Congo Brazzaville and its neighbour Kinshasa, inked a €500 million agreement Thursday to build a bridge on the Congo River linking their two capitals. The project--concluded on the sidelines of an investor's forum in South Africa--is being touted as a way of boosting regional trade.
"The construction of this bridge will not only connect the two cities, but also promote the integration of the region across borders," said Congo's Planning Minister Modeste Bahati Lukwebo, speaking at the signing in Johannesburg on Thursday.
No start or competition dates have yet been given for the construction of the bridge, but news of it, is already generating excitement.
"It's going to have a great impact," says Papy Mafuto, a member of the Young African Leaders Initiative in Kinshasa.
"It's going to create many jobs. They are going to need more workers from Congo Brazzaville and Congo Kinshasa to implement that project, it's going to create many jobs for both countries," he told RFI.
Currently ferries connect Kinshasa and Brazzaville, the two closest capitals in the world, often at a high price to travellers.
"Sometimes you can pay 10 dollars, at other times the price can go beyond 20 dollars," comments Mafuto.
The new bridge, which will measure about a mile long, and include a four-lane highway, a railroad track and a pedestrian walkway, is expected to bring some of these costs down.
The project is being financed by The African Development Bank at an estimated cost of $550 million.
The project is part of efforts to modernize and improve regional trade. Back in March, 44 countries signed up to a continent-wide free trade agreement, known as the African Continental Free Trade Area (CFTA), to do just this.
Nigeria, and ironically South Africa, where the new bridge project was inked, did not sign up to the CFTA agreement.
Bridge infrastructure gap
What the CFTA and largely this river bridge project illustrate is a willingness to bridge Africa's infrastructure gap.
"Infrastructure: roads, bridges, energy supply, are missing in the region," says Laure Gnassou, an economist, with decade's experience working on the Congos.
"You can have best minerals in the world, without infrastructure, you can do nothing," she told RFI.
Despite its rich supply of natural resources and its large, youthful population, Africa continues to lag behind most of the world in terms of economic development
"Addressing the infrastructure gap will also contribute to unlock the economic potential which is existing in the region," comments Gnassou.
Also worthy of mention, is the fact that both Congo Brazzaville and Congo Kinshasa have been affected by falling commodity prices in recent months, and have no choice but to develop regional trade, in order to diversify their economies.
Some critics however have raised eyebrows at plans to make the bridge a toll bridge, with border posts at both ends, saying this will limit movement to an elite business community, who can afford to pay the charges.
Gnassou disagrees. "The idea is to develop the official trade and try to get rid of the informal trade as much as possible," she reckons.
"You should look at the bridge like you should look at the Inga project. Much more infrastructure done in the region is crucial."

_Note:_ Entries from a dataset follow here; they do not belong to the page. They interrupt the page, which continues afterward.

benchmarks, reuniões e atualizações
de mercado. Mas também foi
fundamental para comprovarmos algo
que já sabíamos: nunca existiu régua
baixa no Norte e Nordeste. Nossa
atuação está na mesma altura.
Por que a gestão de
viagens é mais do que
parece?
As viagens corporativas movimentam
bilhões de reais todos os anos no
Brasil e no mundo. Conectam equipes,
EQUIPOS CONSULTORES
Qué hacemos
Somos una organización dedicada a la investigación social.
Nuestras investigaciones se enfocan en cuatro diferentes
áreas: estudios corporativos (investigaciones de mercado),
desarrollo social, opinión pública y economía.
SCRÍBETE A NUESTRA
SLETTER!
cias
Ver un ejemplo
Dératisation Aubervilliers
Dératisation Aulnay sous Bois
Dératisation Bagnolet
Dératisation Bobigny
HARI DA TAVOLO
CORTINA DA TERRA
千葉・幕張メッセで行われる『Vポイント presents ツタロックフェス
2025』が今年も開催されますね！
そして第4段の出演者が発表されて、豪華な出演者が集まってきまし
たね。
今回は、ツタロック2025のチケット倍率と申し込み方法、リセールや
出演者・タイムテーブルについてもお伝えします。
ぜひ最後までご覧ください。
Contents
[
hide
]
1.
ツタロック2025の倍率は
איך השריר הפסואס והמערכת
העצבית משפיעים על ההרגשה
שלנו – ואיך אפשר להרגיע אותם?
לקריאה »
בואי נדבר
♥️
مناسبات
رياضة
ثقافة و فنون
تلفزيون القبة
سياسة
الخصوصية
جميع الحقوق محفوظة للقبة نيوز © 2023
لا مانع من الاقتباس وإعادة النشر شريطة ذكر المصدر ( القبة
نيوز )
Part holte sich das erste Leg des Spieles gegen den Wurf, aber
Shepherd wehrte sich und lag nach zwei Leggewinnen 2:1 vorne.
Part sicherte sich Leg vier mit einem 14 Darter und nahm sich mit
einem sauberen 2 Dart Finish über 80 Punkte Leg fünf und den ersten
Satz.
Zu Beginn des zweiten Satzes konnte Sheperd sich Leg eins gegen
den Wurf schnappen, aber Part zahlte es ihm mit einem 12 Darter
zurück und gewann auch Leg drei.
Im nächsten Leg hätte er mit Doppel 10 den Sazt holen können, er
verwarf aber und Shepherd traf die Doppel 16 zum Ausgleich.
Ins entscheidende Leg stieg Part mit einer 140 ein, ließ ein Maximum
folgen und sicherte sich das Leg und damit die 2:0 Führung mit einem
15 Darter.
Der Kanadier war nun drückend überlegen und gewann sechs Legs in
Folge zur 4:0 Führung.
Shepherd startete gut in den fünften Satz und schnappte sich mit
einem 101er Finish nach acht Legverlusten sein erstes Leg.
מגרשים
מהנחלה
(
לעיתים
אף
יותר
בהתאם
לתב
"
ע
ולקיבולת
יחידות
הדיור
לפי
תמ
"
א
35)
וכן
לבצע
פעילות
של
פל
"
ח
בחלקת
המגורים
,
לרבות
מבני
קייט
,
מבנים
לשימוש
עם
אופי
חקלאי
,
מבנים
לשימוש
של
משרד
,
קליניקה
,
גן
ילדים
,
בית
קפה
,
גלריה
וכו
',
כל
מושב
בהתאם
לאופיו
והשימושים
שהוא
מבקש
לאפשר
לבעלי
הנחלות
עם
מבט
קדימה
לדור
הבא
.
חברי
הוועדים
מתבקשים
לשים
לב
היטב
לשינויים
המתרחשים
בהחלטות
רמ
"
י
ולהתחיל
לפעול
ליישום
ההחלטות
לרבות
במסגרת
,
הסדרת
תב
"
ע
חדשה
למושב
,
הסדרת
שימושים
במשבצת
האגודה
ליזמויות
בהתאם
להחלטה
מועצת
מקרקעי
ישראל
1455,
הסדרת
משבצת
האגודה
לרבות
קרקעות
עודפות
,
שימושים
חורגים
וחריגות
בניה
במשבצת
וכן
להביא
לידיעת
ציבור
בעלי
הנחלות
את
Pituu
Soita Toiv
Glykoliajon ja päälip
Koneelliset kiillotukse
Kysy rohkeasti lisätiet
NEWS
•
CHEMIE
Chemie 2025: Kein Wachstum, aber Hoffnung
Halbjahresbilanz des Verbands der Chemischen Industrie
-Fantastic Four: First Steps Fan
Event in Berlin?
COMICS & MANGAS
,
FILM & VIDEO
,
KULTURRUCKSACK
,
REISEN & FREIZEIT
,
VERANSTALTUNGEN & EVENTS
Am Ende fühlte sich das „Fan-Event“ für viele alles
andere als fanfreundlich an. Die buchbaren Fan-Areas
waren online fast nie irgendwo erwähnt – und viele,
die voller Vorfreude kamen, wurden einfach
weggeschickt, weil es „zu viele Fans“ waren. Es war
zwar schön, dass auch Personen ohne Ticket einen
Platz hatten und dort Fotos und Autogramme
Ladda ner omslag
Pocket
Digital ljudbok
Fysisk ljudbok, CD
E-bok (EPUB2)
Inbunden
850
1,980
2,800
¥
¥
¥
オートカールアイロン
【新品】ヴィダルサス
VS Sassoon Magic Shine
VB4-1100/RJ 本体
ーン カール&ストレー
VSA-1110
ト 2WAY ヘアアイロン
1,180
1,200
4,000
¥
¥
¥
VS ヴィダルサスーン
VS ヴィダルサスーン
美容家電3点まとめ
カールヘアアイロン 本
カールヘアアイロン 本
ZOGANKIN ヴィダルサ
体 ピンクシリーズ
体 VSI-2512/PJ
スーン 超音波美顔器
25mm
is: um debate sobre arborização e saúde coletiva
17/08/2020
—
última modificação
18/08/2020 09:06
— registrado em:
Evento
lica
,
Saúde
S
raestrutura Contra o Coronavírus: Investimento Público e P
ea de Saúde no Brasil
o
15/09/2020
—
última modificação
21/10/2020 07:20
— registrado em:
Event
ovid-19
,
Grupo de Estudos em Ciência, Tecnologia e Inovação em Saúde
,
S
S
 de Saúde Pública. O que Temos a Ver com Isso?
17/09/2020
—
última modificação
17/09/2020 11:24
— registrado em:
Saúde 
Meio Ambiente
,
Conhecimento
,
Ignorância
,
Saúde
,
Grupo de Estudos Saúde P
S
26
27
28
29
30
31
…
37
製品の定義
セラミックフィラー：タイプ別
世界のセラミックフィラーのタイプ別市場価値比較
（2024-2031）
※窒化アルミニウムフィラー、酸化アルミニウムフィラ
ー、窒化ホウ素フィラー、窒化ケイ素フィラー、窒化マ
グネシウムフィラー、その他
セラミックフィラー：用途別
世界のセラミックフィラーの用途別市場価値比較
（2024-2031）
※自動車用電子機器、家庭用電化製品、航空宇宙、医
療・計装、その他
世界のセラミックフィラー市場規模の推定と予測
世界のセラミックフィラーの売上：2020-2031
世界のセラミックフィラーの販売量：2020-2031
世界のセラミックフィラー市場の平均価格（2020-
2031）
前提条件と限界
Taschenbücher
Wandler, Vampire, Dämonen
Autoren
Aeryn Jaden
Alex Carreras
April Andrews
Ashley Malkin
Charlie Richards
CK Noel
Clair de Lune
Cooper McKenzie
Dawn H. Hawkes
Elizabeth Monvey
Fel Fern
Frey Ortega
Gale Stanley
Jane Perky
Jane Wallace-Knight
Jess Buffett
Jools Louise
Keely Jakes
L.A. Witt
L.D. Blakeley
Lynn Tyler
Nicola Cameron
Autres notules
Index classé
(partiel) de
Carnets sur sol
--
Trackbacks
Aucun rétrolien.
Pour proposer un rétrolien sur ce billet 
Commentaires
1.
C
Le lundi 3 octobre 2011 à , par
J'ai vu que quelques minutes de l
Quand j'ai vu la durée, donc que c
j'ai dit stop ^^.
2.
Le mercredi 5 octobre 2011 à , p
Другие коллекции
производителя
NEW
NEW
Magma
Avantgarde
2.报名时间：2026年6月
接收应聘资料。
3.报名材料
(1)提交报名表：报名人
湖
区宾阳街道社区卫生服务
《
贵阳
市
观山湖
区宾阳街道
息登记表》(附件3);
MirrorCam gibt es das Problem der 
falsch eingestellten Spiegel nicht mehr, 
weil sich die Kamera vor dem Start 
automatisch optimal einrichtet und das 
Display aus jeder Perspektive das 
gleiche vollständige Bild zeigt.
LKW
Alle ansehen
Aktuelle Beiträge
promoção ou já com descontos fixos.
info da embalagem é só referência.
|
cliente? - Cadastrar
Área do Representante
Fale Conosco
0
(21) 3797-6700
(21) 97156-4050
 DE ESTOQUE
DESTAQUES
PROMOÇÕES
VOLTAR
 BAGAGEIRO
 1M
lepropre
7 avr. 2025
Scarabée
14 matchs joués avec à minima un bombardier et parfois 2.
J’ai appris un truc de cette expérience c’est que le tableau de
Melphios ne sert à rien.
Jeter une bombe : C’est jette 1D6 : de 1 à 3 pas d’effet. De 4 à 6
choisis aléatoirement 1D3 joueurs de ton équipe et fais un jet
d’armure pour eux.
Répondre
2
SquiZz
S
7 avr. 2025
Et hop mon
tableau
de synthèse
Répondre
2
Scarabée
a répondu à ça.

The Inga project Gnassou refers to, is a plan to build a mega dam on the Congo river--quite like this new bridge--capable of producing electricity equal to 20 large nuclear power stations.
The project however has been pushed back several times. And there's also uncertainty about when construction for this new bridge will start, and who will be building it.
Yet, much of it will depend on political stability, a hot-button topic as voters in DR Congo head to the polls next month.
It's a "key ingredient," for Gnassou. Without it "investors, national and foreign investors" will not come.